Stored data entries
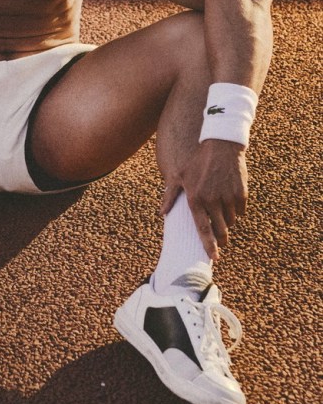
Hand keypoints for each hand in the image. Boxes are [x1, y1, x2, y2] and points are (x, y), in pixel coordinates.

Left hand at [160, 140, 248, 259]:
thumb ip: (170, 196)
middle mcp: (212, 200)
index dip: (209, 245)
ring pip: (231, 220)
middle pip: (220, 229)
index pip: (203, 229)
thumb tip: (161, 214)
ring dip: (228, 220)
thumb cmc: (198, 162)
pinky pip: (240, 211)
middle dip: (222, 237)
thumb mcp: (180, 176)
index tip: (214, 258)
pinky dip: (237, 210)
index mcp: (195, 198)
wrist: (221, 145)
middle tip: (222, 240)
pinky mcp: (241, 193)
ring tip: (222, 210)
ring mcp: (228, 197)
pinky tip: (230, 199)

■ TASK DESCRIPTION
Without changing a word, retype the data above and omit its pictures.

■ ANSWER BOX
Hand keypoints for each hand in the image. Boxes are [x1, y1, x2, y2] and points are (x, y), in pixel coordinates.

Left hand at [160, 140, 248, 259]:
thumb ip: (170, 196)
middle mcp: (212, 200)
index dip: (209, 245)
ring pip: (231, 220)
middle pip: (220, 229)
index pip: (203, 229)
thumb tip: (161, 214)
ring dip: (228, 220)
thumb cmc: (198, 162)
pinky pip: (240, 211)
middle dip: (222, 237)
thumb mcp: (180, 176)
index tip: (214, 258)
pinky dip: (237, 210)
index mcp: (195, 198)
wrist: (221, 145)
middle tip: (222, 240)
pinky mcp: (241, 193)
ring tip: (222, 210)
ring mcp: (228, 197)
pinky tip: (230, 199)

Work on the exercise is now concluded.